No more problem with dead pogies, from dawn to dark I always had some good baits fresh and lively.
I wanted to completely change the water so I mounted my inlet from the pump on the bottom of the livewell and drained out the top.


----------



## rustvyper (Aug 18, 2009)

Thanks for all the good info guys. Unfortuantly I can't mod my livewells as I don't "own" the boats I use. I'll def keep all this in mind though once I get out the military & get my own boat!
Guess for now I'll ice the bait & I did buy some pogey save.


----------



## Darkhorse (Aug 18, 2009)

Aren't you fishing out of a Contender? I  would be sorely dissapointed if that boat didn't have a setup designed to keep pogies alive. After all I thought it was designed as a Kingfish tourny boat.
Have you checked under the deck or behind any access ports for livewell plumbing? It could be as simple as turning a valve.


----------



## Capt. Richie Lott (Aug 18, 2009)

Darkhorse said:


> Aren't you fishing out of a Contender? I  would be sorely dissapointed if that boat didn't have a setup designed to keep pogies alive. After all I thought it was designed as a Kingfish tourny boat.
> Have you checked under the deck or behind any access ports for livewell plumbing? It could be as simple as turning a valve.

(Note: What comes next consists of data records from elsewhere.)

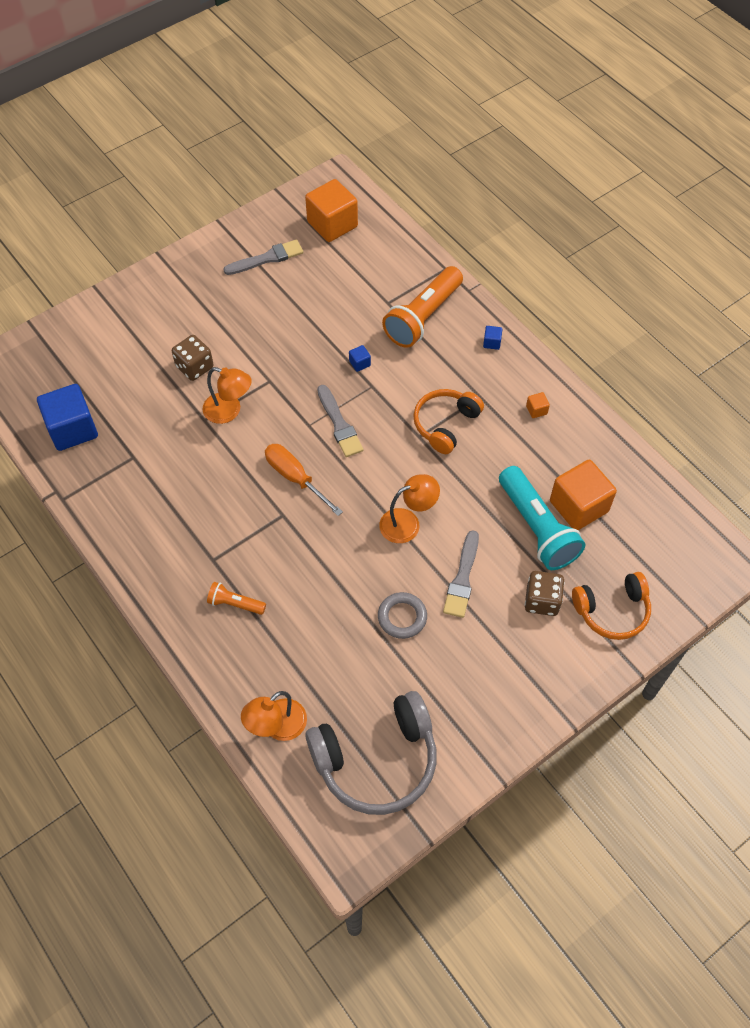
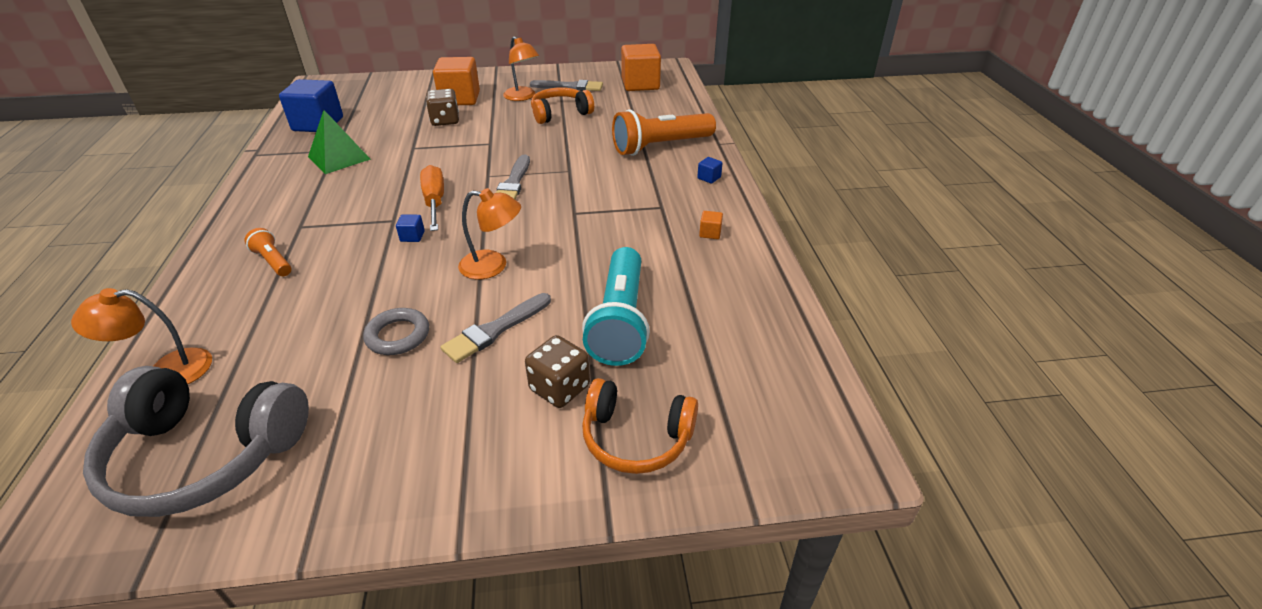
camera: 30 degrees right, 20 degrees down
(150, 465) = (339, 158): none -> green pyramid
(229, 411) = (437, 149): orange lamp -> orange lamp (523, 97)
(359, 363) = (575, 155): blue cube -> blue cube (412, 236)
(445, 424) = (608, 213): orange headphones -> orange headphones (560, 113)
(578, 506) = (686, 321): orange cube -> orange cube (460, 99)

It isn't a Contender unless someone opted out on plumbing it.


----------



## rustvyper (Aug 19, 2009)

I don't own right now...I do this: http://freedomboatclub.com/

It's actually a great deal, except for the fact that you can't modify the boats. Jacksonville has several contenders, but I go out of savannah the most. It's 2 hours to savannah & 4+ to jax.


----------